**Goal of the exercise**:
Write out, word for word, every line in the data below from the one containing "CHURCHES OF" to the one containing "j. Fundraising Opportunities", both of them included.

Extracted records:
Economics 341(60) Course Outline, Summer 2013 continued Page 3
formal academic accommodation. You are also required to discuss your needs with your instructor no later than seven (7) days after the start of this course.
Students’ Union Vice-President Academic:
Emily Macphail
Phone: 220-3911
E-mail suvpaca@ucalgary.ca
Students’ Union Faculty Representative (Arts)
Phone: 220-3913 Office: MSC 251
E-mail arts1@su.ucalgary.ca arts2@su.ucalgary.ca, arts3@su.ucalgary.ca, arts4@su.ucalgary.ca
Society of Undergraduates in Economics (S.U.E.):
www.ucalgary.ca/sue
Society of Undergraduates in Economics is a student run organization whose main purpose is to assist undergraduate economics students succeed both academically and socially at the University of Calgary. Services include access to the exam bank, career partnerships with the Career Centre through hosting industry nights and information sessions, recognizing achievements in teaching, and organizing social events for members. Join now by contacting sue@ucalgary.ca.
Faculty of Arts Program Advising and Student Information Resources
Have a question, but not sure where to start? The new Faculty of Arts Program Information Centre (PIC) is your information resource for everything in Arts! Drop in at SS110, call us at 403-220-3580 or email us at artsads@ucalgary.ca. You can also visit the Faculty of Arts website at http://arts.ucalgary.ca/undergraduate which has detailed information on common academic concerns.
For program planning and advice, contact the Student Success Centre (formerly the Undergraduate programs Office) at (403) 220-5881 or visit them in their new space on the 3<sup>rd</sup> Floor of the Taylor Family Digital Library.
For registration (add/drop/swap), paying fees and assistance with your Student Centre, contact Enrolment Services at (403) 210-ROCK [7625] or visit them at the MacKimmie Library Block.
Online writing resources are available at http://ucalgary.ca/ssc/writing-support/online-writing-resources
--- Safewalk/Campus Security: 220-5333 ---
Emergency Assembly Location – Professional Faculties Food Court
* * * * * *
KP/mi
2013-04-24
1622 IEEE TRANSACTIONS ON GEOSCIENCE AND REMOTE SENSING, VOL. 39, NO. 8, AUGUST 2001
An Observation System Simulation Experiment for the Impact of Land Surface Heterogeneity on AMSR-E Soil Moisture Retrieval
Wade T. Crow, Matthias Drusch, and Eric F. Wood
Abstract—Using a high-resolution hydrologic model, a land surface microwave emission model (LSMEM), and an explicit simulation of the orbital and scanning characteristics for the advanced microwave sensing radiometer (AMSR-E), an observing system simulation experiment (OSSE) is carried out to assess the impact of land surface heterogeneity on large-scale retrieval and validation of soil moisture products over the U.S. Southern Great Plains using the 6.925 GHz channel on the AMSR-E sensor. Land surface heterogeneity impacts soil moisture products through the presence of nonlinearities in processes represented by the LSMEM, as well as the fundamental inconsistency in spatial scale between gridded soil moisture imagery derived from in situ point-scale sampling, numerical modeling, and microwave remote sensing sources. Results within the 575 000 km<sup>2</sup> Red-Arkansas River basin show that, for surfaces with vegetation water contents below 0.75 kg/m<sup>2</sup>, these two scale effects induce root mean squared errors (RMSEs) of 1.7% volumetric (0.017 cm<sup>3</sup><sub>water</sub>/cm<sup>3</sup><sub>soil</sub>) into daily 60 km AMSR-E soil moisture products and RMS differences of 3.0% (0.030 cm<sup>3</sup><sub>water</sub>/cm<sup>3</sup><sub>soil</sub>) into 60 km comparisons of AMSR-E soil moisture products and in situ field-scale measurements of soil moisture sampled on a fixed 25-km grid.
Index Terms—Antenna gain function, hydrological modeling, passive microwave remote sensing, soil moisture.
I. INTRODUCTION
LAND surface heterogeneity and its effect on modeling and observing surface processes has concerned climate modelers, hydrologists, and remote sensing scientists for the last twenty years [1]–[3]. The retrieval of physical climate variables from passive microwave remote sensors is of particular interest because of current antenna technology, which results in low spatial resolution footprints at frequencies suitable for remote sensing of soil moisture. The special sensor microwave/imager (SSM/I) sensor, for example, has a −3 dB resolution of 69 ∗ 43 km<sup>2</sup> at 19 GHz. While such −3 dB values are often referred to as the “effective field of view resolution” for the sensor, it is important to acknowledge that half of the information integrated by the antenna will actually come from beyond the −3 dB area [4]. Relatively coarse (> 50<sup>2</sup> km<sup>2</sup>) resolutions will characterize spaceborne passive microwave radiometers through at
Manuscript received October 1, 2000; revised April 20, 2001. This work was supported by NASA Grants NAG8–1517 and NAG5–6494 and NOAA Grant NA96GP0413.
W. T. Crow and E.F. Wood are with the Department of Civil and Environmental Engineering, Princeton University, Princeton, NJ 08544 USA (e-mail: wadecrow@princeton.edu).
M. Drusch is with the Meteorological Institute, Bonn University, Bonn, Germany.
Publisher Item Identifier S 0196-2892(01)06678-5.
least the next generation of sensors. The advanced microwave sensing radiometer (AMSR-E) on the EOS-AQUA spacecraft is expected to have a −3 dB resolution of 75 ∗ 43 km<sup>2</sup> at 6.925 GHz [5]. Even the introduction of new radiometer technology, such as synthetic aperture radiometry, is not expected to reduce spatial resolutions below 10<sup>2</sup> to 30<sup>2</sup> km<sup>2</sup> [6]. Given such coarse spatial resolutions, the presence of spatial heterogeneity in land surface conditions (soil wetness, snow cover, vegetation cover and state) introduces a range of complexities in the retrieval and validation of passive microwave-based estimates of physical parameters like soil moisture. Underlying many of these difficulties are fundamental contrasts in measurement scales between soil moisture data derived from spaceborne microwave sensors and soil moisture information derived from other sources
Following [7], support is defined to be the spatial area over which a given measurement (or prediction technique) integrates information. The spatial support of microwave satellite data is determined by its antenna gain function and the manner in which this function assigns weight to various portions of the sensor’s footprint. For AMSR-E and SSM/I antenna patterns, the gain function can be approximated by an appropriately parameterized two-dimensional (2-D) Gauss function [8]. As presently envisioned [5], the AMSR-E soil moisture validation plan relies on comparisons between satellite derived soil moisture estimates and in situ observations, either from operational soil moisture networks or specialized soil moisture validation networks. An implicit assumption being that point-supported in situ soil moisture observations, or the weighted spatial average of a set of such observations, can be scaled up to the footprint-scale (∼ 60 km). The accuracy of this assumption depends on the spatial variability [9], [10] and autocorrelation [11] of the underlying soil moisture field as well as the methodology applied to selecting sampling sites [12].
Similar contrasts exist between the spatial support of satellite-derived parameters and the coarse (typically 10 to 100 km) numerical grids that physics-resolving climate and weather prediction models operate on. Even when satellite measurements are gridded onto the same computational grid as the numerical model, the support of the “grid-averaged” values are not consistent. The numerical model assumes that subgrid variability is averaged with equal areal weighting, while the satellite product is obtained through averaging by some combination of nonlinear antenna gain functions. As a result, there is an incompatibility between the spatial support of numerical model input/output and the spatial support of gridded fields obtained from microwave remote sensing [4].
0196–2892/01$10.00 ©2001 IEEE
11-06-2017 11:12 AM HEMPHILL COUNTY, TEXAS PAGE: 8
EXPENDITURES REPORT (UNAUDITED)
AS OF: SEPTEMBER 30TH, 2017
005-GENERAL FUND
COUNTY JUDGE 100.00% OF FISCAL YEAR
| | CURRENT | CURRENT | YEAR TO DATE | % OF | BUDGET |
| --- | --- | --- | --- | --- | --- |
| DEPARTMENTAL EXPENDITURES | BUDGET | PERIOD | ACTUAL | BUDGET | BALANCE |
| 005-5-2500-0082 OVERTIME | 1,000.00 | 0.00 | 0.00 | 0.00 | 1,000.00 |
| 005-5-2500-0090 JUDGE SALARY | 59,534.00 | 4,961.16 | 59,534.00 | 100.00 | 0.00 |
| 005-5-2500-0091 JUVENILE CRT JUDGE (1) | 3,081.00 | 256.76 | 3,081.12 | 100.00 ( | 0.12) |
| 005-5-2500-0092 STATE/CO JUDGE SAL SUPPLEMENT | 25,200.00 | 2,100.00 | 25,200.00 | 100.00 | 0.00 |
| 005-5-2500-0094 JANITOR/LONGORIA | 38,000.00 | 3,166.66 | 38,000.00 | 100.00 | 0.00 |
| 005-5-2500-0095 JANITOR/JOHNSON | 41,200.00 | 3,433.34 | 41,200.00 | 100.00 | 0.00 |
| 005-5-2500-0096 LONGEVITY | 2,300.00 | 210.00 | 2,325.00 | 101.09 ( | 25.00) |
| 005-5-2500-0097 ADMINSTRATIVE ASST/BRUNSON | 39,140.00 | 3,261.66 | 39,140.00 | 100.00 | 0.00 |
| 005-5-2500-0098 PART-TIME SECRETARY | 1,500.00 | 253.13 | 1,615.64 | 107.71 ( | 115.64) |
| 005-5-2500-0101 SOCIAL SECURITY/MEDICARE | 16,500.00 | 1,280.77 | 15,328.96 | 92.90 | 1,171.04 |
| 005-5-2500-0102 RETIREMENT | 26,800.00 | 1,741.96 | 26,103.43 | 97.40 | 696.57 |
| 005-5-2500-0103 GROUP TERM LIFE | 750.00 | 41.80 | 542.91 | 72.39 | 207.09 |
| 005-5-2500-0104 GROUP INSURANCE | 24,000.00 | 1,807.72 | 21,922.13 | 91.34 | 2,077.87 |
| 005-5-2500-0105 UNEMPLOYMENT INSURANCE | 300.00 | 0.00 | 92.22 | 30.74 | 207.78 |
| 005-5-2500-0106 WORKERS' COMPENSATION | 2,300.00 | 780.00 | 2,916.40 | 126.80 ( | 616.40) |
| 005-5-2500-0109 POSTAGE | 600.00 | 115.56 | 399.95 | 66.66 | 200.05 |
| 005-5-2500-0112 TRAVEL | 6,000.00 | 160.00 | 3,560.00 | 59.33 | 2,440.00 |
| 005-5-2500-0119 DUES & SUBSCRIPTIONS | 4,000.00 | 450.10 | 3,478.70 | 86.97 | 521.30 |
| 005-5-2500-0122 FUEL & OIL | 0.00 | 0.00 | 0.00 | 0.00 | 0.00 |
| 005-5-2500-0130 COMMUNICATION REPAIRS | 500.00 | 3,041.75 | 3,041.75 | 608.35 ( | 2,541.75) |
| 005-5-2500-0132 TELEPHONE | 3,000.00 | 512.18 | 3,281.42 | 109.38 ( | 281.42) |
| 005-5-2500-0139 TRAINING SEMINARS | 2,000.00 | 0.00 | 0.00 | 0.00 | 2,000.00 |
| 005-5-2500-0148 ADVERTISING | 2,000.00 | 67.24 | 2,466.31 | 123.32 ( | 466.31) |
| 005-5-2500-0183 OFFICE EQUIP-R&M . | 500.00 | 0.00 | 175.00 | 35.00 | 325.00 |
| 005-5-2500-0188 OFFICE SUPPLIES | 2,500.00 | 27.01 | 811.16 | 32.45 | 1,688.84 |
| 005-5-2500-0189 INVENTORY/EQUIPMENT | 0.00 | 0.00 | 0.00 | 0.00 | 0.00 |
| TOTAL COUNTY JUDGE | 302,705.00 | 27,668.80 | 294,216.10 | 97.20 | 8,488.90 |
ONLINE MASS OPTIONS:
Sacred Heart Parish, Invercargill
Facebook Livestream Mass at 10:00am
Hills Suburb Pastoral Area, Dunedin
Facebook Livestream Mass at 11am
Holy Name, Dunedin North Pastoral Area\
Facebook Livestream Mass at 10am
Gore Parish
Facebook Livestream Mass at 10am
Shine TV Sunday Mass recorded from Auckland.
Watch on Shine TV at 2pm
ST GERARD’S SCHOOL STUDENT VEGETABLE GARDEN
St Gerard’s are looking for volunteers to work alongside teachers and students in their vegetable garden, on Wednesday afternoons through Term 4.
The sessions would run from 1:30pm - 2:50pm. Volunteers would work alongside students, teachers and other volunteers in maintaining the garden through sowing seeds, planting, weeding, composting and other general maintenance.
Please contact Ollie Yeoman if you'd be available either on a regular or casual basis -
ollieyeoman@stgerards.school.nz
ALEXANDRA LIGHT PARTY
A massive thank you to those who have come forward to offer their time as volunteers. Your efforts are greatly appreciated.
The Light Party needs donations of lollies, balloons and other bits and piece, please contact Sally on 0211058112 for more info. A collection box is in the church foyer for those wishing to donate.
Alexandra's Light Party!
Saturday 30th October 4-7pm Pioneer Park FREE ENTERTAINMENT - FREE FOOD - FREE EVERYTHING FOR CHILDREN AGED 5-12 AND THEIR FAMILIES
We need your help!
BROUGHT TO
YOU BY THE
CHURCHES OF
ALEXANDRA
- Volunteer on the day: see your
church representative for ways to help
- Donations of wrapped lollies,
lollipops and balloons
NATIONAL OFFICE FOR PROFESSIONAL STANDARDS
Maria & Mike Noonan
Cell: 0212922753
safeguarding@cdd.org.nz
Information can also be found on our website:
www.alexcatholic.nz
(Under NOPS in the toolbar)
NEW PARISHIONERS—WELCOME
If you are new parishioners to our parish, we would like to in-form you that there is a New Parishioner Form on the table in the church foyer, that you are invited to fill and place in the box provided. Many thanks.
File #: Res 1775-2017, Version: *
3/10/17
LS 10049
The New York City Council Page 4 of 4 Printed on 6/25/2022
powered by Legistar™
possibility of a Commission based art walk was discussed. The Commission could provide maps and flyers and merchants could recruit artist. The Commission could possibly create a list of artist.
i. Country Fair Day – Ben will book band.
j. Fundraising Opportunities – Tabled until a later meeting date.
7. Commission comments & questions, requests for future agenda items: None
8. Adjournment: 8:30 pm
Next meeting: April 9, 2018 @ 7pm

**Solution to the problem**:
CHURCHES OF
ALEXANDRA
- Volunteer on the day: see your
church representative for ways to help
- Donations of wrapped lollies,
lollipops and balloons
NATIONAL OFFICE FOR PROFESSIONAL STANDARDS
Maria & Mike Noonan
Cell: 0212922753
safeguarding@cdd.org.nz
Information can also be found on our website:
www.alexcatholic.nz
(Under NOPS in the toolbar)
NEW PARISHIONERS—WELCOME
If you are new parishioners to our parish, we would like to in-form you that there is a New Parishioner Form on the table in the church foyer, that you are invited to fill and place in the box provided. Many thanks.
File #: Res 1775-2017, Version: *
3/10/17
LS 10049
The New York City Council Page 4 of 4 Printed on 6/25/2022
powered by Legistar™
possibility of a Commission based art walk was discussed. The Commission could provide maps and flyers and merchants could recruit artist. The Commission could possibly create a list of artist.
i. Country Fair Day – Ben will book band.
j. Fundraising Opportunities – Tabled until a later meeting date.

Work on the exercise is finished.